53. An article, comprising: an outer fluid droplet containing one or more first fluid droplets, at least one of which contains one or more second fluid droplets, wherein at least one of the second fluid droplets contains agglomerated particles.

54. An article, comprising: a fluid droplet containing more than one nesting level of inner fluid droplets therein, wherein a nesting level is defined by one or more fluid droplets each contained within a surrounding fluid droplet, and wherein at least one nesting level is defined by an agglomeration of particles.

55. An article, comprising: a microparticle containing a first phase surrounding a second phase, wherein the second phase is defined by an agglomeration of sub-particles.

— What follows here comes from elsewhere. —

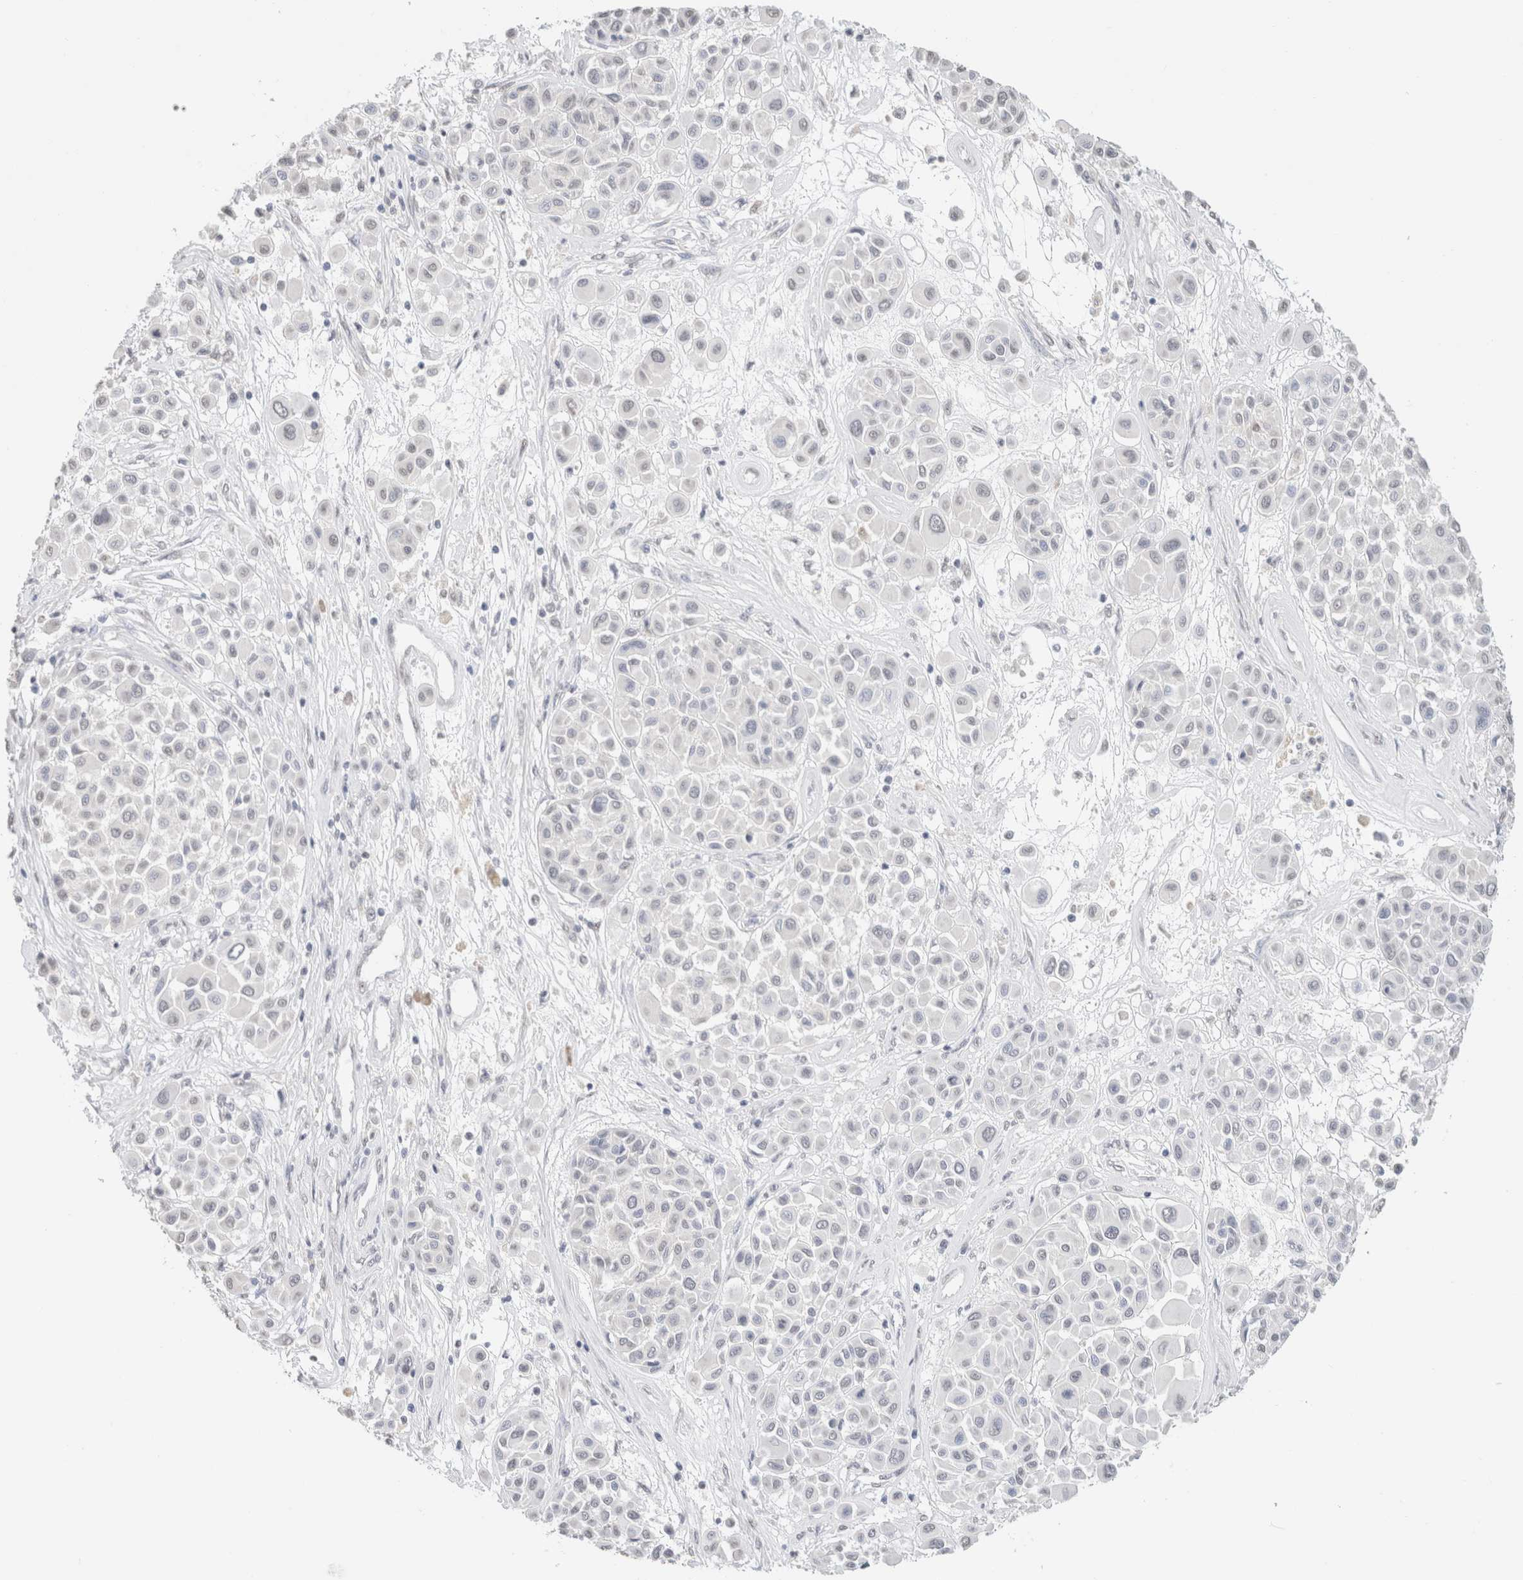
{"staining": {"intensity": "negative", "quantity": "none", "location": "none"}, "tissue": "melanoma", "cell_type": "Tumor cells", "image_type": "cancer", "snomed": [{"axis": "morphology", "description": "Malignant melanoma, Metastatic site"}, {"axis": "topography", "description": "Soft tissue"}], "caption": "This micrograph is of malignant melanoma (metastatic site) stained with IHC to label a protein in brown with the nuclei are counter-stained blue. There is no positivity in tumor cells.", "gene": "CD80", "patient": {"sex": "male", "age": 41}}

56. An article, comprising: a microparticle containing at least three phases, one of the phases surrounding the other phases, wherein at least one of the phases is defined by an agglomeration of sub-particles.

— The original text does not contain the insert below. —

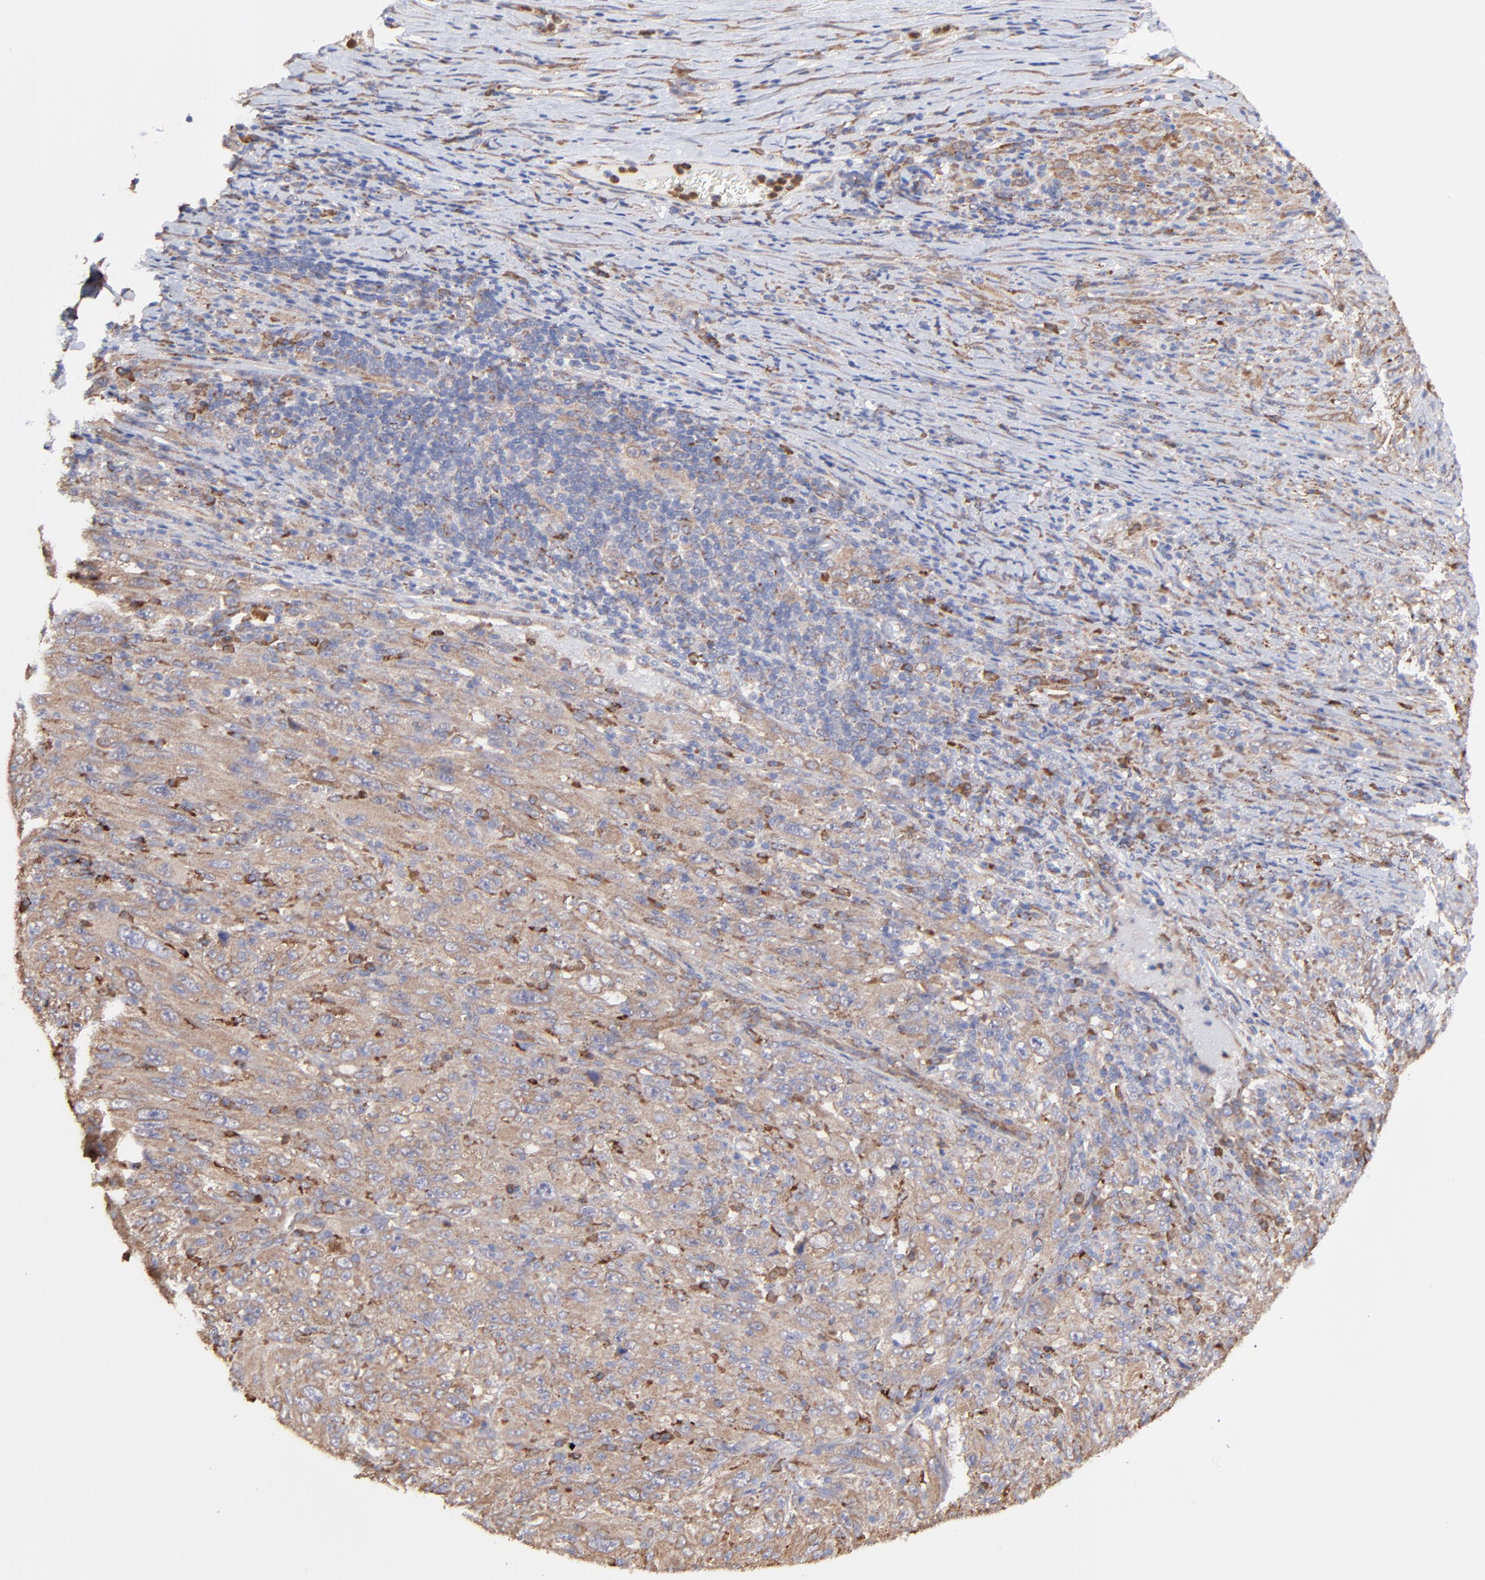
{"staining": {"intensity": "weak", "quantity": ">75%", "location": "cytoplasmic/membranous"}, "tissue": "melanoma", "cell_type": "Tumor cells", "image_type": "cancer", "snomed": [{"axis": "morphology", "description": "Malignant melanoma, Metastatic site"}, {"axis": "topography", "description": "Skin"}], "caption": "Protein staining of melanoma tissue shows weak cytoplasmic/membranous positivity in approximately >75% of tumor cells.", "gene": "PFKM", "patient": {"sex": "female", "age": 56}}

57. A collection of articles as in claim 56, wherein the outer fluid droplets have a distribution of diameters such that no more than about 10% of the sub-particles has an average diameter greater than about 10% of the average diameter.

58. The article of claim 56, wherein the first phase is solid.

59. The article of claim 56, wherein the sub-particles have a distribution of diameters such that no more than about 10% of the sub-particles has an average diameter greater than about 10% of the average diameter.

60. A method comprising: providing a fluid containing an emulsion defined by a continuous and a discontinuous phase defined by a plurality of fluid droplets; and solidifying at least a portion of the discontinuous phase without solidifying the continuous phase.

61. The method of claim 60, further comprising polymerizing the continuous phase.

62. The method of claim 61, comprising polymerizing the continuous phase using ultraviolet light.

63. The method of claim 60, wherein the fluid droplets have an average dimension of no more than about 100 run.

64. The method of claim 60, further comprising agglomerating the solidified discontinuous phase.

65. A method, comprising: providing emulsified fluid droplets, each droplet defined by a continuous and a discontinuous phase; condensing the discontinuous phase in each fluid droplet in one portion of the fluid droplet; and polymerizing the continuous phase in each fluid droplet.

66. The method of claim 65, wherein the continuous phase and the discontinuous phase are substantially immiscible.

67. The method of claim 65, wherein the discontinuous phase is liquid.

68. The method of claim 65, wherein the discontinuous phase is solid.

69. The method of claim 65, comprising polymerizing the continuous phase using ultraviolet light.

70. The method of claim 65, wherein the fluid droplets have an average dimension of no more than about 100 nm.

71. An article, comprising: a particle having a first, generally hemispherical phase and a second, generally hemispherical phase, wherein the second generally hemispherical phase is porous.

72. The article of claim 71 , wherein the second generally hemispherical phase has a porosity of at least about 10% by volume.

73. The article of claim 71, wherein the second generally hemispherical phase has a porosity of at least about 30% by volume.

74. The article of claim 71 , wherein the second generally hemispherical phase has a porosity of at least about 50% by volume.

75 The article of claim 71, wherein the particle is a microparticle.

76. The article of claim 71, wherein the particle has a maximum dimension of no more than about 100 nm.

77. The article of claim 71, wherein the particle comprises a polymer.